* **Excerpt to read**
* * * * *

Question

Find the solution to the differential equation

dB/dt+4B=20

with B(1)=30

Answer 1

The solution of the differential equation is
`B=5+25e^(-4t+4)`

Explanation:

The differential equation
`(dB)/(dt)+4B=20` is a first order separable ordinary differential equation (ODE). We know this because a separable first-order ODE has the form:

`y'(t)=g(t)\cdot h(y)`

where g(t) and h(y) are given functions.

* * * * *

Saved entries:
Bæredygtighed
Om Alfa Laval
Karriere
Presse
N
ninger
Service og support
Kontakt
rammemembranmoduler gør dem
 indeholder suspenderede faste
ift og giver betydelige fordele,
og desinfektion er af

* * * * *

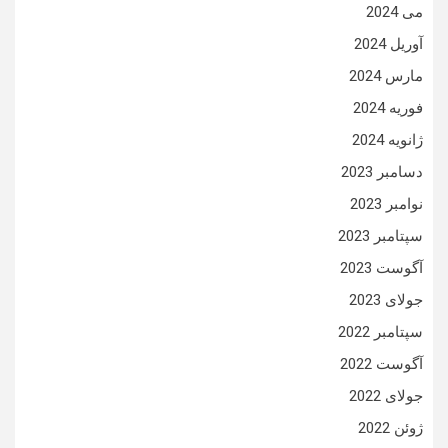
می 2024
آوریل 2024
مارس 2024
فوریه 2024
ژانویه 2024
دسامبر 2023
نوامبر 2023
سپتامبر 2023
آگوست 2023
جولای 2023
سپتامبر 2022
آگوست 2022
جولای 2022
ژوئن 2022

* * * * *

* **Problem A**
List every equation in the differential equation exercise, in the order they appear, copied as they are shown.
* **Problem B**
From the rows, output a JSON list of strings, one per line, beginning at the line that has "Bæredygtighed" and ending after the line that has "og desinfektion er af". Skip blank lines.
The differential equation exercise and the rows have nothing to do with each other.

* **Task response A**
- dB/dt+4B=20
- B(1)=30
- B=5+25e^(-4t+4)
- (dB)/(dt)+4B=20
- y'(t)=g(t)\cdot h(y)

* **Task response B**
[
  "Bæredygtighed",
  "Om Alfa Laval",
  "Karriere",
  "Presse",
  "N",
  "ninger",
  "Service og support",
  "Kontakt",
  "rammemembranmoduler gør dem",
  " indeholder suspenderede faste",
  "ift og giver betydelige fordele,",
  "og desinfektion er af"
]